BBB disruption following HI were confirmed via assessment of EB-bound albumin extravasation into the brain parenchyma in brain sections. Animals injected with EB at 6 h post-HI showed fluorescence in the cortex of the injured hemispheres (Fig. 3d) while the uninjured hemispheres showed weak fluorescence restricted to blood vessels (Fig. 3e). Control animals injected with EB and not perfused showed distinct blood vessels-restricted fluorescence (Fig. 3f) while animals not injected with EB showed no signal. Extravasated EB encompassed 51.1 ± 8.4% of the total area in images from the injured hemisphere, significantly compared to images from the uninjured hemisphere (6.3 ± 1.9%, p = 0.0002) and controls (5.8 ± 1.6%, p = 0.0002) where the EB was restricted to blood vessels.

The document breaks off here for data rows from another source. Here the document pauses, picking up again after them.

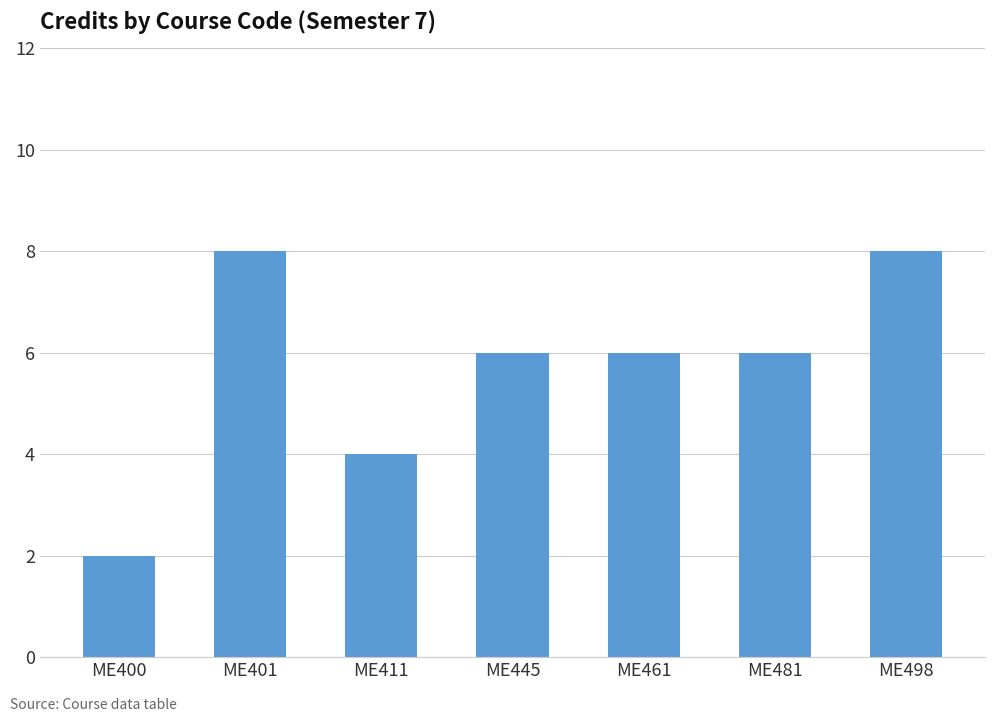

At which category does the chart reach its minimum across all series?

ME400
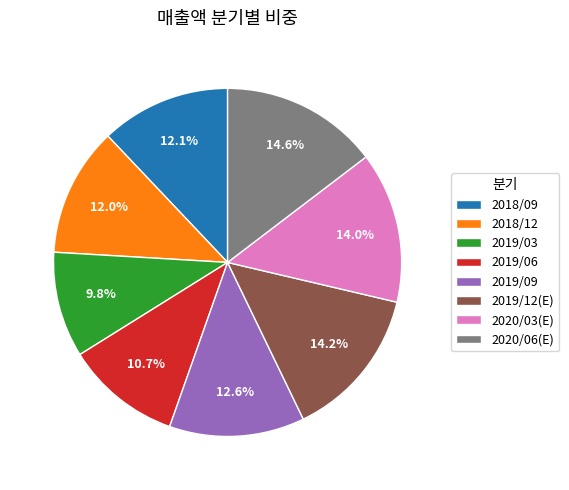

Is there a majority slice in this chart?

No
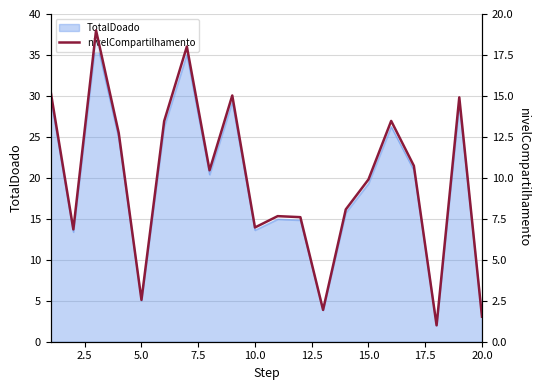

The value of TotalDoado at 5.0 is 5.0. True or false?

True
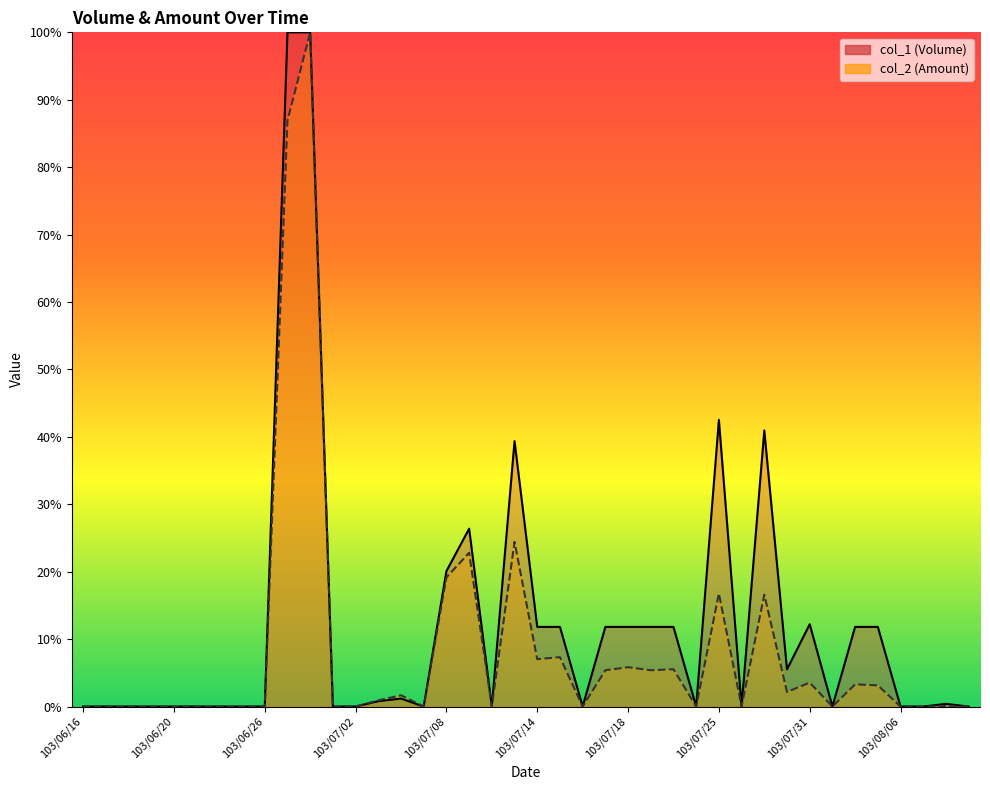

What is the spread (max minus min) of values at 103/07/31?

8.7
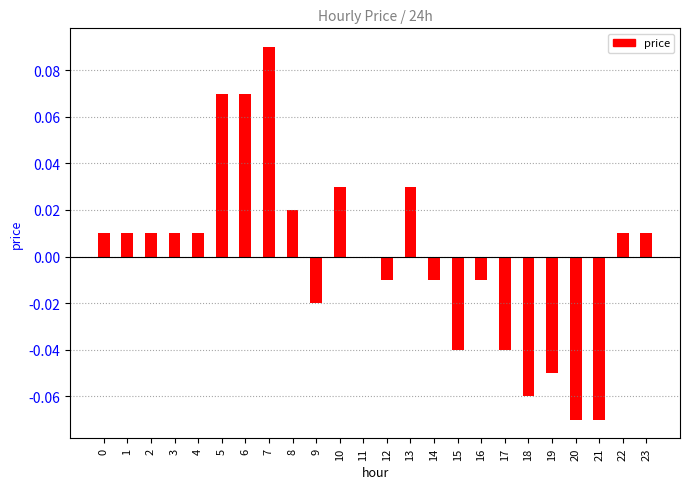

How many categories are shown in the chart?

24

Since the cerebrovascular area, the effective surface area for exchange between blood and brain, can affect measurements of BBB-permeability we developed an in-house written macro for blood vessel analysis of CLDN5 (as a vascular marker) immunolabelled sections. We specifically wanted to estimate cerebrovascular area at later times after injury since there is loss of brain tissue and potentially blood vessels. Sections from brains 5 days post-HI were used to calculate the area of blood vessels in the brain. Two levels were analysed per animal and results averaged (Fig. 3c). For this analysis, the hippocampus and cortex results were combined in each hemisphere. In control animals 2.01 ± 0.64% of the brain area was comprised of vessels while in HI animals vessels comprised 1.53 ± 0.37% of the uninjured hemisphere and 2.05 ± 0.61% in the injured hemisphere. No significant differences were detected between control animals and either hemisphere of injured animals (p > 0.05).

Given that there are reports of changes in TJ-protein immunoreactivity following hypoxia/ischemia and hypoxia alone [28, 48], we performed double immunofluorescent labelling of CLDN5 (Fig. 4a) together with blood vessel marker CD31 (platelet endothelial cell adhesion molecule) in paraffin brain-sections collected at all time points after HI (time chosen given BBB changes). In control animals, we found robust immunoreactivity of TJ-proteins in vessels in all brain regions examined including the cortex, hippocampus, and striatum/thalamus, while no labelling was detectable in parenchyma of the brain. Likewise, in animals after HI we found immunolabelling of blood vessels across all brain regions including MAP2-negative regions with no apparent changes compared to control animals. CLDN5 immunoreactivity was quantified in DAB-developed sections for CLDN5 only. No significant differences in CLDN5-coverage were seen between HI (n = 9) and control animals (n = 6) (p > 0.05), or between the injured and uninjured hemisphere in HI-animals (p > 0.05), at any time-point (n = 3 per time point) when CLDN5-immunoreactivity was quantified in entire stained brain hemispheres (Fig. 4b).

The correlation between circulating TJ-protein levels and brain injury severity were investigated 24 h after HI by analysing plasma- and CSF-levels of TJ:s and simultaneously quantifying the loss of grey matter in the brain of the same animal. This time-point was chosen based on the earlier ELISA-results (Fig. 1). The average brain tissue loss in the HI-group (n = 12) varied from 24.7 to 59.9% (one representative level is shown in Fig. 5b and d, respectively). By using the Pearson correlation on the levels of circulating TJ-proteins and the tissue loss percentages (Fig. 5a), the levels of CLDN5 in CSF was found to significantly (p = 0.016) correlate with the severity of the grey matter tissue loss (r = 0.702). No correlation was observed between the loss of grey matter and levels of CLDN5 in plasma (r = -− 0.001) nor OCLN in CSF (r = 0.060) or plasma (r = 0.039).